BEGIN
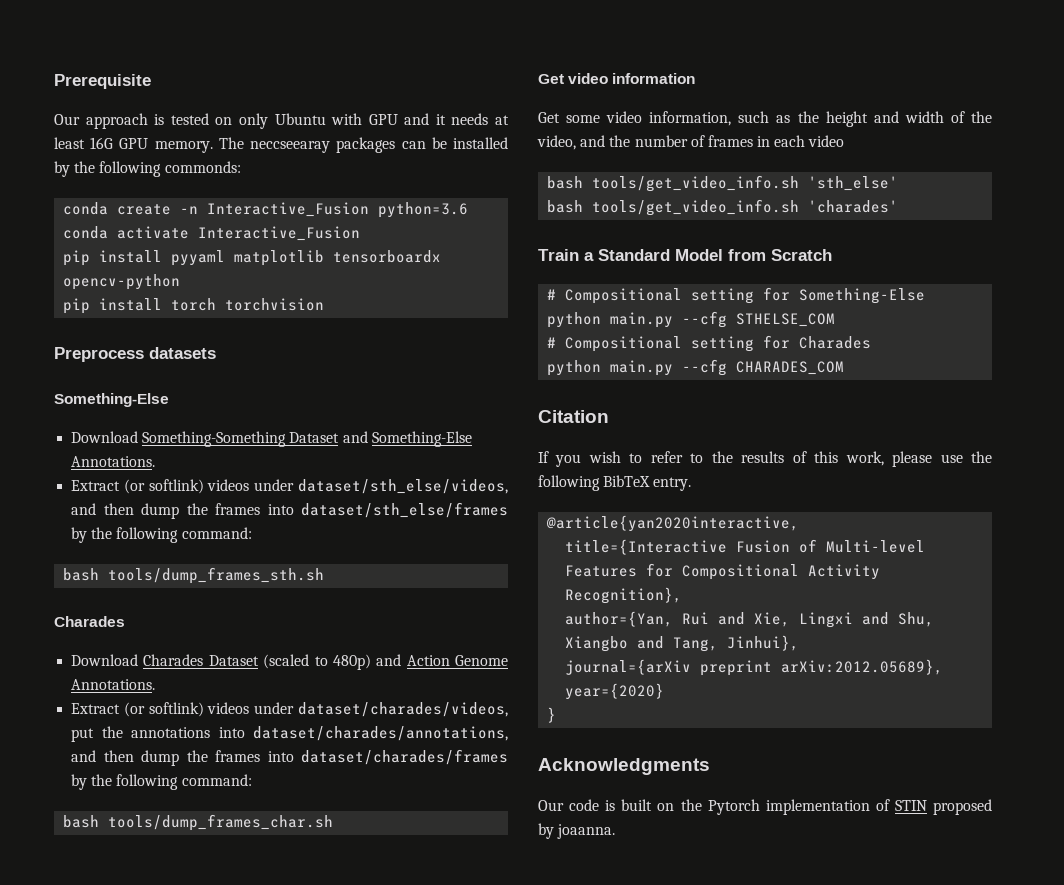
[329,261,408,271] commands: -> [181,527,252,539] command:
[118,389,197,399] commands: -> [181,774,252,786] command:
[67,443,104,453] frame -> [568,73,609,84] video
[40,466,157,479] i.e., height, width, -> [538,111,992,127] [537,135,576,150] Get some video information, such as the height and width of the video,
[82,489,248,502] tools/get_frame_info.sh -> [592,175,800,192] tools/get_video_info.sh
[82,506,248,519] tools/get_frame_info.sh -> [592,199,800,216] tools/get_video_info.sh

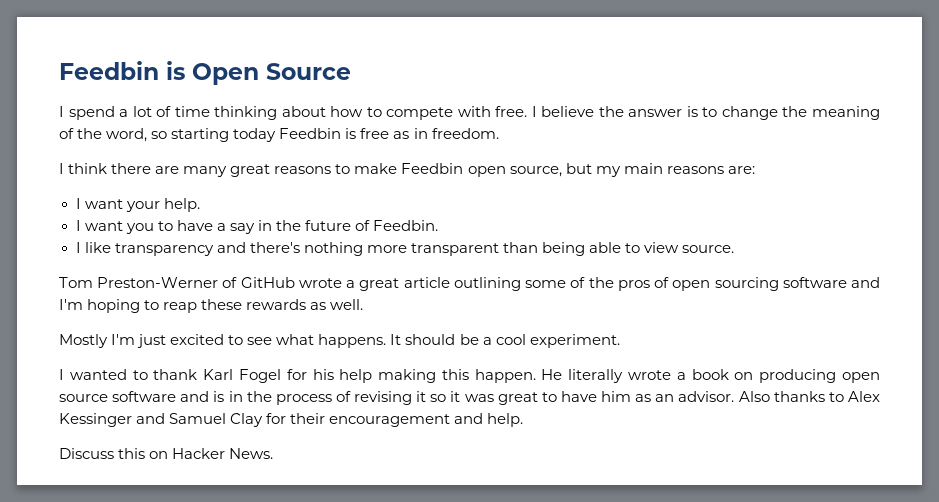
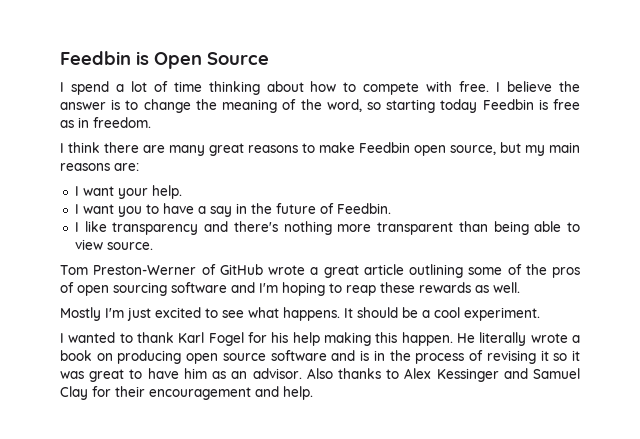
[59,448,274,459] // Discuss this on Hacker News. -> (313, 393) none

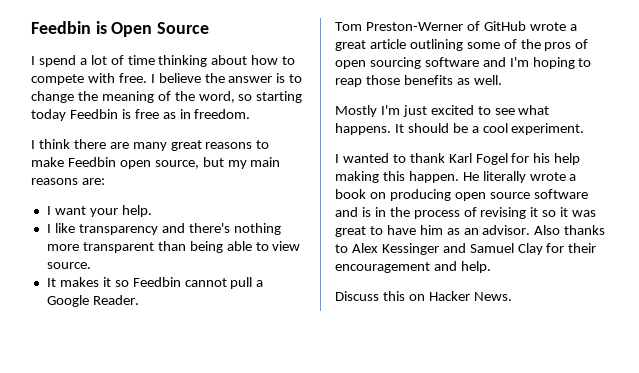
[74,203,391,217] // I want you to have a say in the future of Feedbin. -> (152, 211) none
(153, 246) none -> [46,277,264,289] [46,295,139,307] // It makes it so Feedbin cannot pull a Google Reader.
[380,282,471,293] these rewards -> [365,75,453,85] those benefits
(313, 393) none -> [335,291,512,301] // Discuss this on Hacker News.

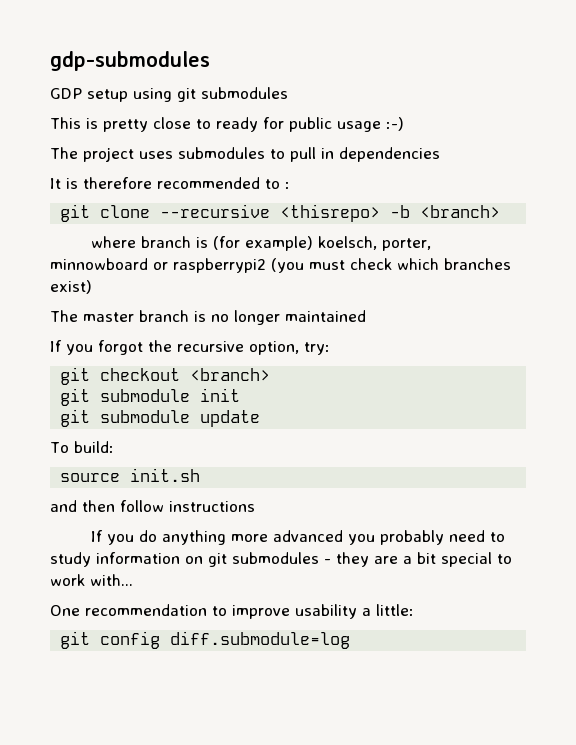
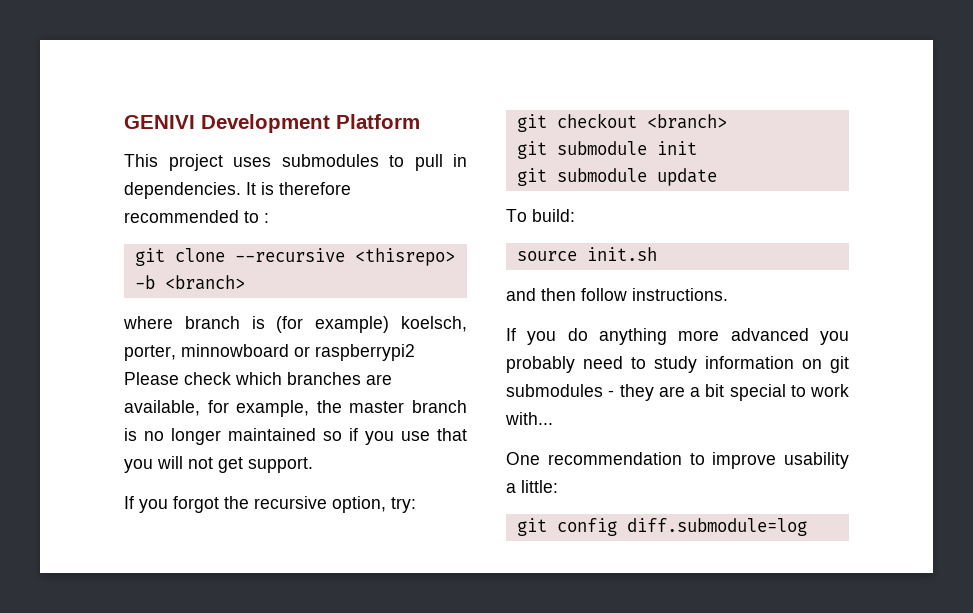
[50,51,210,71] [50,87,288,102] [50,117,404,132] [50,147,78,159] gdp-submodules // GDP setup using git submodules // This is pretty close to ready for public usage :-) // The -> [124,114,420,133] [124,154,158,167] GENIVI Development Platform // This
[339,147,440,162] dependencies // -> [124,182,241,199] dependencies.
[271,258,345,273] (you must -> [124,372,179,385] Please
[50,280,92,294] [50,310,78,322] exist) // The -> [366,374,392,385] [124,400,342,417] are available, for example, the
(366, 316) none -> [323,428,467,445] [124,456,313,473] so if you use that you will not get support.
[169,501,255,512] instructions -> [632,288,728,301] instructions.

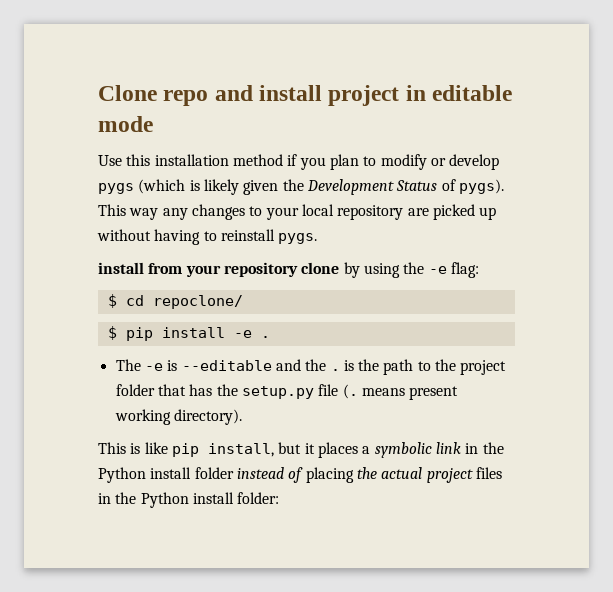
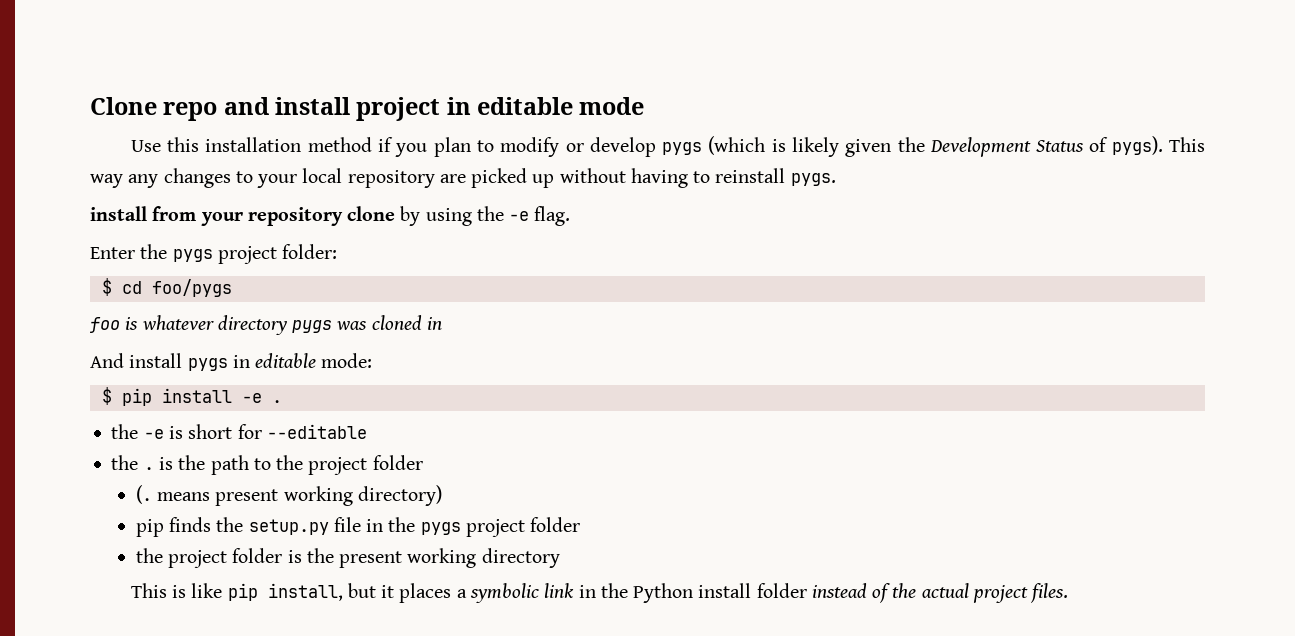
[450,262,479,278] [107,294,243,309] flag: // $ cd repoclone/ -> [534,206,571,226] [90,244,338,264] [101,278,232,297] [90,315,442,335] [90,353,373,371] flag. // Enter the pygs project folder: // $ cd foo/pygs // foo is whatever directory pygs was cloned in // And install pygs in editable mode:
[115,359,141,371] The -> [111,424,139,439] the
(178, 365) none -> [188,424,262,439] short for
[275,359,301,371] and -> (367, 431) //
[157,384,459,400] [114,409,242,425] that has the setup.py file (. means present working directory). -> [135,485,442,506] [135,517,581,537] [135,548,560,568] // (. means present working directory) // pip finds the setup.py file in the pygs project folder // the project folder is the present working directory
[305,467,354,483] placing -> (892, 593) none
[475,467,502,479] [98,492,280,508] files in the Python install folder: -> [1031,583,1069,603] files.

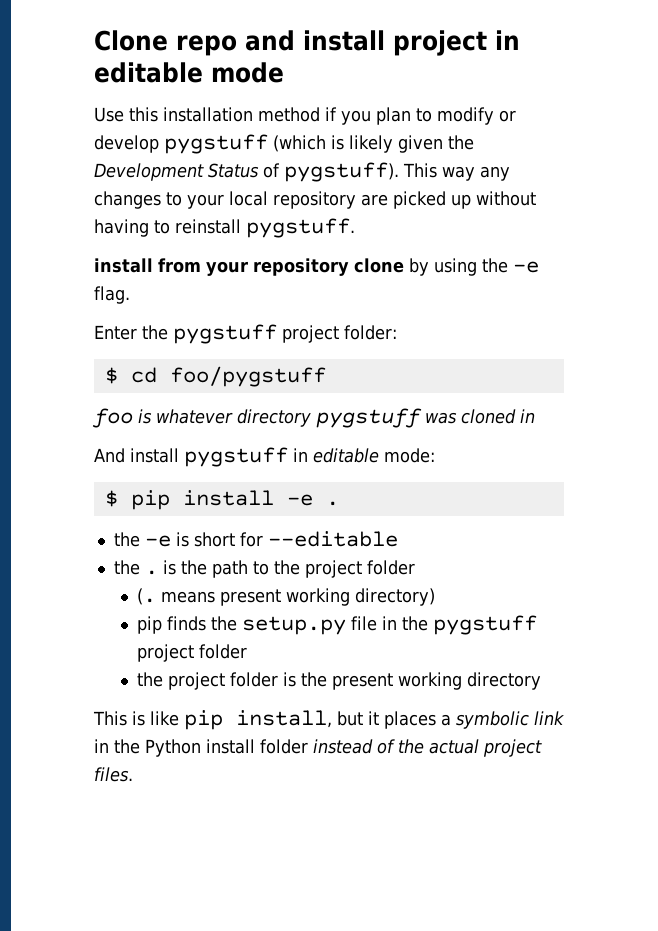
[662,142,703,155] pygs -> [164,134,268,154] pygstuff
[1111,136,1163,155] pygs). -> [284,162,399,182] pygstuff).
[790,173,836,186] pygs. -> [246,218,355,238] pygstuff.
[172,249,213,262] pygs -> [173,324,277,344] pygstuff
[151,279,232,297] foo/pygs -> [169,366,326,387] foo/pygstuff
[292,320,333,333] pygs -> [316,408,422,428] pygstuff
[187,358,228,371] pygs -> [184,447,288,467] pygstuff
[420,522,461,535] pygs -> [433,615,538,635] pygstuff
END
• About this exercise:
Look above for the line with "(313, 393) none ->" and the line with "[305,467,354,483] placing -> (892, 593) none", then copy exactly the lines from the first through the second, both kept, with no pictures.

• Answer for the task:
(313, 393) none -> [335,291,512,301] // Discuss this on Hacker News.

[50,51,210,71] [50,87,288,102] [50,117,404,132] [50,147,78,159] gdp-submodules // GDP setup using git submodules // This is pretty close to ready for public usage :-) // The -> [124,114,420,133] [124,154,158,167] GENIVI Development Platform // This
[339,147,440,162] dependencies // -> [124,182,241,199] dependencies.
[271,258,345,273] (you must -> [124,372,179,385] Please
[50,280,92,294] [50,310,78,322] exist) // The -> [366,374,392,385] [124,400,342,417] are available, for example, the
(366, 316) none -> [323,428,467,445] [124,456,313,473] so if you use that you will not get support.
[169,501,255,512] instructions -> [632,288,728,301] instructions.

[450,262,479,278] [107,294,243,309] flag: // $ cd repoclone/ -> [534,206,571,226] [90,244,338,264] [101,278,232,297] [90,315,442,335] [90,353,373,371] flag. // Enter the pygs project folder: // $ cd foo/pygs // foo is whatever directory pygs was cloned in // And install pygs in editable mode:
[115,359,141,371] The -> [111,424,139,439] the
(178, 365) none -> [188,424,262,439] short for
[275,359,301,371] and -> (367, 431) //
[157,384,459,400] [114,409,242,425] that has the setup.py file (. means present working directory). -> [135,485,442,506] [135,517,581,537] [135,548,560,568] // (. means present working directory) // pip finds the setup.py file in the pygs project folder // the project folder is the present working directory
[305,467,354,483] placing -> (892, 593) none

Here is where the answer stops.